Exercise Anakonda 16 in Poland provided units from 1st Armored Brigade Combat Team, 3rd Infantry Division an opportunity to train on their weapons and techniques with soldiers from other countries in a deployed setting.
On the Polish ranges, soldiers tested their skills in medical, field artillery, armored vehicles and a variety of weapons.
Third Combined Arms Battalion, 69th Armor Regiment conducted company-level combined-arms live fire exercises, or CALFEX, June 13, which included using an engineer unit with an armored vehicle that fired a mine-clearing line charge to clear obstacles.
Lt. Col. Johnny Evans, battalion commander of 3-69 Armor, said the CALFEX allowed the armor companies to combine several training tasks into one event.
“It is essential to the training level of a lethal and ready company,” he said.
Evans also said that using live ammunition gives the training urgency because blank munitions cannot hurt the soldiers or an enemy.
“And when they’re actually able to utilize live ammunition with the exercise and maneuvers set that they’ve already trained on, it helps to raise that level of confidence, not just in their platforms but in their skill level set,” he said. “Because there’s no reset when you’re shooting a live round.”
As each company maneuvered down the range, they fired at different targets with their tanks or Bradley fighting vehicles. At a certain point, some of the soldiers were able to dismount and fire at targets with rifles. A few soldiers were even able to fire a Javelin anti-tank missile or a TOW anti-tank missile.
On June 14, a joint fires coordination exercise was supported by U.S. soldiers from 1st Battalion, 41st Field Artillery Regiment, 3rd Infantry Division Artillery, as well as 4th Battalion, 319th Field Artillery Regiment, 173rd Airborne Brigade Combat Team, and the 45th Field Artillery Brigade of the Oklahoma Army National Guard.
Polish and Romanian units also participated in the exercise with artillery and other military assets.
“Basically, we’re just massing all of our joint fire support assets,” Capt. Peter Beamer, commander of Alpha Battery, 1-41 Field Artillery Regiment, said. Those assets include self-propelled and towed howitzers, High Mobility Artillery Rocket Systems and close air support, all focused on two impact areas.

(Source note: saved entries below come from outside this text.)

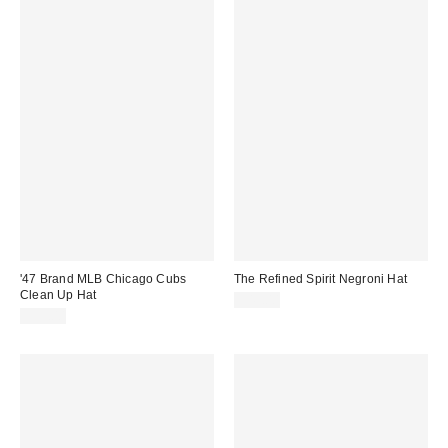
'47 Brand MLB Chicago Cubs
The Refined Spirit Negroni Hat
Clean Up Hat
$49.00
$35.00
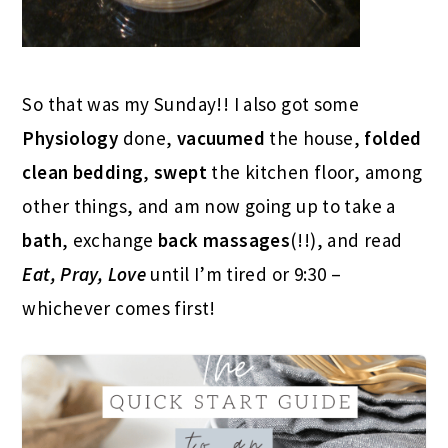
So that was my Sunday!! I also got some
Physiology
done,
vacuumed
the house,
folded
clean bedding
,
swept
the kitchen floor, among
other things, and am now going up to take a
bath
, exchange
back massages
(!!), and read
Eat, Pray, Love
until I’m tired or 9:30 –
whichever comes first!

Using a multitude of assets allows for more options when it comes to destroying a target, according to Beamer.
“So in the fires community, we’re all about massing assets … in order to have effects on the battlefield,” Beamer said. “So obviously the more shooters you have, the more effects that you can have, depending on what target you want to destroy, what effect it is that you want to reach.”
The fires coordination exercise was planned to fire 808 high explosive rounds, according to Capt. Douglas Snelling, the battalion fire direction officer for 1-41 Field Artillery Regiment.
“Which is a lot of fire power for just a few hours of shooting,” he said.
After completing this fires exercise, Snelling added, the soldiers proved that “with minimal planning, that we can synchronize and coordinate fires between” several countries and units.
Not only did the fires coordination exercise train on coordinating firepower, but it taught soldiers interoperability, according to Snelling.
“That’s important for the soldiers to know that we can pick up at any point in time, and with a week’s notice … we can work cohesively with other countries, other units …,” he said.
“We’ve got to train together because if we ever go anywhere, we go as a coalition,” said Col. Phil Brooks, commander of 1st ABCT, before the start of Anakonda in a phone interview.
Snelling said it was fun to work with the Polish and Romanians as well as the other American units.
“Usually we’re the only field artillery unit on the battlefield when we go to training exercises, so it’s just been a lot of fun to talk to other units and with different types of weapon systems,” he said. “And seeing how they do things, comparing notes and just getting better every day.”
The ability to learn each another’s tactics, procedures and weapon systems is one part of the interoperability concept, according to Evans, “so we’re able to learn about each other, and with that shared knowledge and information, we’re able to come up with a better product for execution for each of us.”
The other part is developing relationships with allies, he added, beyond just learning to fight alongside each other.
Outside of training, “you actually get to see them more than just an ally, but you see them as a person,” Evans said. “And this foundation that’s established by the relationships, friendships blossom. Which makes us much more effective as we fight together.”